文学との出会いは一七歳の時、工場の先輩に誘われガリ版文芸誌「錦葉集」に参加。詩、短歌、俳句と手当たり次第に書き始めた。さらに口語短歌誌「芸術と自由」の会員となり口語短歌にのめりこんだ。一九歳で堺利彦の著作を読み、労働運動に参加。大正一五年二〇歳で、内藤辰雄とともにプロレタリア文芸誌「労働芸術家」創刊。俳句との出会いは昭和七年、二六歳のとき工場の仲間に誘われて始め、しだいに熱中していった。昭和一〇年に「馬酔木」の句会に参加。(中略)
鉄工葬おわり真赤な鉄うてり 『鉄』
工場で事故で死んだ仲間の葬儀を「鉄工葬」という新しい言葉で表現。ここに現代的インパクトがこめられているのだから季語はいらない、という主張がはっきりと打ち出され、無季俳句の代表句のひとつとなった。(中略)
地の涯に倖せありと来しが雪
『砂金帯』のこの句が、細谷源二生涯の代表句となったのである。最後の希望を北海道に賭けてやってきた北の大地。そこは農地にもっとも不向きな泥炭地、そして広大な白樺林だった。開拓という言葉がイメージさせるロマンチシズムなどは、この句のごとくいとも簡単にこなごなにされたのだった。(中略)
今年また山河凍るを誰も防がず 『飲食の火』
第五句集『飲食の火』は昭和三一年刊行。五〇歳になっていた。この句には源二らしい北海道諷詠がある。これがいうなれば彼の自然諷詠であり、花鳥諷詠に置き換わる美意識というべきものだった。『地の涯』ぁら始まった北方俳句の挑戦が、リアリズムを越えてこの句に昇華している。彼の代表作のひとつだ。
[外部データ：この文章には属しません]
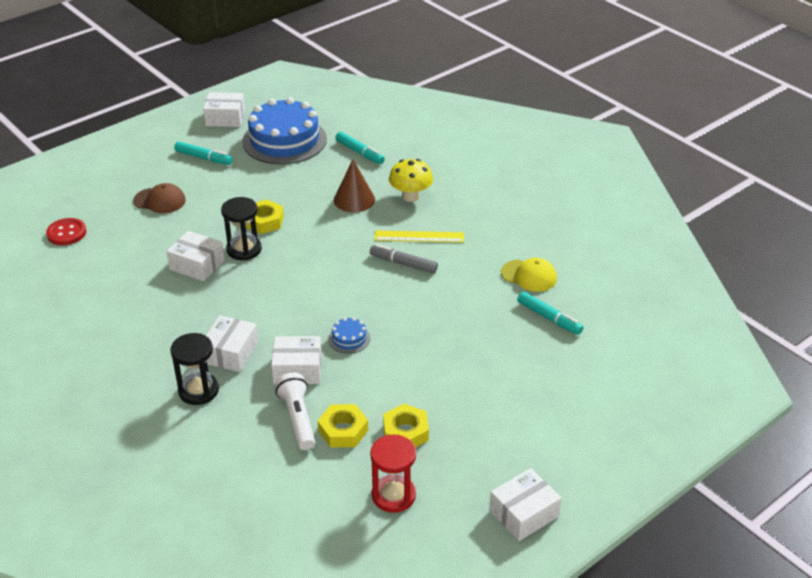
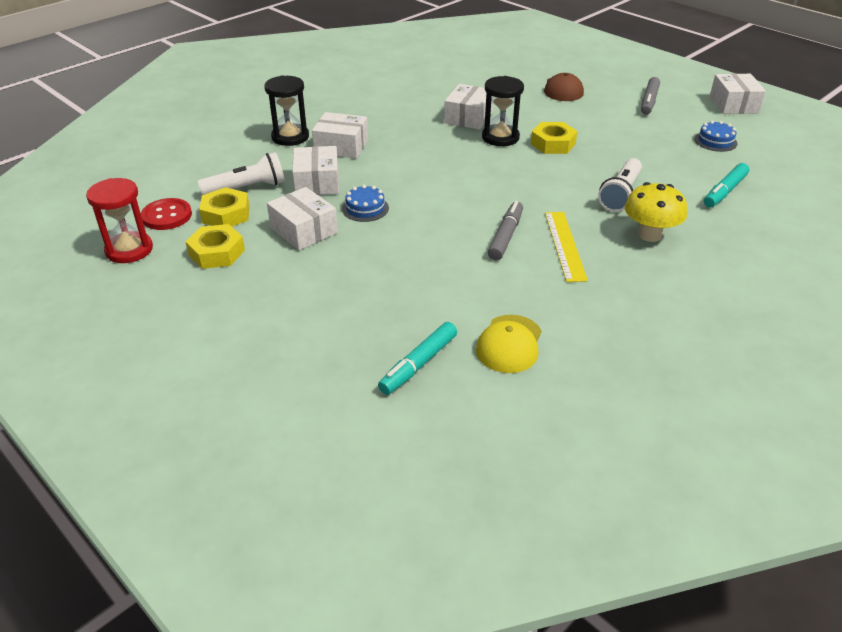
camera: 85 degrees right, 0 degrees up
red button [46,218,86,245] -> red button moved to [141,198,192,230]
turquoise marker [174,141,233,165] -> grey marker [641,77,660,115]
blue cake [242,97,327,164] -> blue cake [694,121,738,152], size x0.40
brown cone [334,160,375,213] -> white flashlight [598,158,642,212]
white box [489,468,561,541] -> white box moved to [267,187,338,250]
ともあれ、本書より、句のみになるが、いくつかの句を挙げておこう。
寒水を焚き汽罐車を野に放つ 源二
建築主われより若く人を叱る
工場野球外野手兵となり戻らず
千人針妻ら街娼のごと佇てり
英霊をかざりぺたんと坐る寡婦
職工面会所招集令を母がもちくる
明日伐る木ものを云わざるみな冬木
父の死や布団の下にはした銭
丁丁と妻を打つわれより弱き故に
大草原渡りきる気の蝶白し
雪また雪光に泳ぐ馬やら人やら
寒妻臥せば墓などに似る墓になるな
氷のひびとび立つ鳥のどれがつけし
どの芦を折っても黄昏の音しみ出る
滝をみたやつ立琴をひとつづつ持って帰る
一人死に五人泣きあとはそらぞらしい合掌
瓦礫に瓦礫を積む風の深傷によろめき
細谷源二(ほそや・げんじ) 1906・9・2~1970・10・12 東京市小石川区(現・文京区)生まれ。
五十嵐秀彦(いがらし・ひでひこ) 1956年、北海道帯広市生まれ。